Tuesday, October 21, 2008

Let's Stop Driving.

Enough is enough.

On Tuesday morning as I was getting ready for work, my mom told me about a terrible tragedy. A car accident occurred Monday evening in Damascus that claimed the life of Ryan Didone, and has another teenager fighting for her life. Ryan Didone was the son of Tom Didone, a police officer who worked closely with my father (Joseph A. Mattingly) as members of the underage alcohol program in Montgomery County. Chances are, if you were busted at a drinking party in the late 80's or early 90's, they were among the officers who made your night suck.

As many of you already know, my father was also killed in an automobile accident, back in 2003. But they aren't alone. There are about 45,000 transportation-related fatalities a year in the United States. Not fender-benders, not injuries, deaths; 45,000 of them. Of those 45,000 deaths, approximately 42,000 were a result of motor vehicle collisions. The remaining 3,000 include aviation, boating, heavy/light rail, railroad and railroad trespassers (people standing in the way of trains), and others.

But back to the focus here, 42,000 people die every year while driving on, biking on, or walking near roadways. Cars kill people. And despite dramatic advances in technology and information, they haven't really stopped killing people. Air bags, seatbelt laws, anti-lock brakes, these have all been around for over a decade now, and there has been no noticeable decrease in the number of people getting killed by car accidents. And I use the phrase "getting killed by" rather than "dying in" intentionally. Car accidents deserve the same level of villainy associated with heart disease and bears; not completely unavoidable, but very preventable.

I'll probably be making several posts over the next....well, over the rest of my life, arguing that the United States needs to take the lead in reducing our dependence on motor vehicles, with the intent of eliminating them altogether.
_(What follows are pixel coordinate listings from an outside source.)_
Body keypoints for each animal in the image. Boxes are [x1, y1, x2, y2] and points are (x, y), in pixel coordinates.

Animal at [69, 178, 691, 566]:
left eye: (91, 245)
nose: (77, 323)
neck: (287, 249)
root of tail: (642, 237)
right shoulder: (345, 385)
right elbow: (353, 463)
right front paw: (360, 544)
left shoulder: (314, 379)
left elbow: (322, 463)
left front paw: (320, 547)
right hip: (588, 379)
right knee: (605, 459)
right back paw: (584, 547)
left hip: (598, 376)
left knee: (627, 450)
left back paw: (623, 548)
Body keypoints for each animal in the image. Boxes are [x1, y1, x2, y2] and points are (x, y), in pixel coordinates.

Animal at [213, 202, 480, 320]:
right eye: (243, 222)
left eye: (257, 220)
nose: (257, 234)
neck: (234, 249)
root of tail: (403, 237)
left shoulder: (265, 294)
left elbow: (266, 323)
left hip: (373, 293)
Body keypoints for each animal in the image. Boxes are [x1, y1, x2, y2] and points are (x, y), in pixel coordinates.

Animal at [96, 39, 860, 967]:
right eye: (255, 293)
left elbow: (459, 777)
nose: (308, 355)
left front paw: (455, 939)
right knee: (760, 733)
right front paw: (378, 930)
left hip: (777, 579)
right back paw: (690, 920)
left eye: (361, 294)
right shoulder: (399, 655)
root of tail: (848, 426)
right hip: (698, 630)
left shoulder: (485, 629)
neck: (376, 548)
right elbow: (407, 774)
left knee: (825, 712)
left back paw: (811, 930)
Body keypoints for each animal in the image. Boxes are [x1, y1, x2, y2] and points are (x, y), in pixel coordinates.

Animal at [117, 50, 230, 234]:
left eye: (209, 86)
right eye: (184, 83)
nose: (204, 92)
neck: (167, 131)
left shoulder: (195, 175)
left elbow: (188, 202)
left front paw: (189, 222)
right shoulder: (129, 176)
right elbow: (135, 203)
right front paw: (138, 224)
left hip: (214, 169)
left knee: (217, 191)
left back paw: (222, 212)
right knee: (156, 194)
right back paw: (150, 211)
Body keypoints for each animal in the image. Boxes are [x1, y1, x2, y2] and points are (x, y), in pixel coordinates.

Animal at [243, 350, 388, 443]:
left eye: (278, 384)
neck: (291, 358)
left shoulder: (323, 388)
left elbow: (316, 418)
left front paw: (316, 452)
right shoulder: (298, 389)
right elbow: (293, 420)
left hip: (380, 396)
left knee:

I'm not going to go into the whole discussion right now, but I do want to handle one point right off the bat. I've talked to several people about this viewpoint of mine, and often one of the first arguments against it that comes up is, "People won't want to get rid of their cars." In the past, I've accepted this as a likely hurdle, and one that would be difficult to overcome. Now, however, I'm realizing that it's perhaps the most foolish hurdle of any. People will initially want to keep their cars, yes, that's true. But I think that most people are smart enough that when they think about it, they'd rather be alive and ride a fancy metro system than be dead and own a Mazda Miata. It's a tough sell, but I think I can pull it off.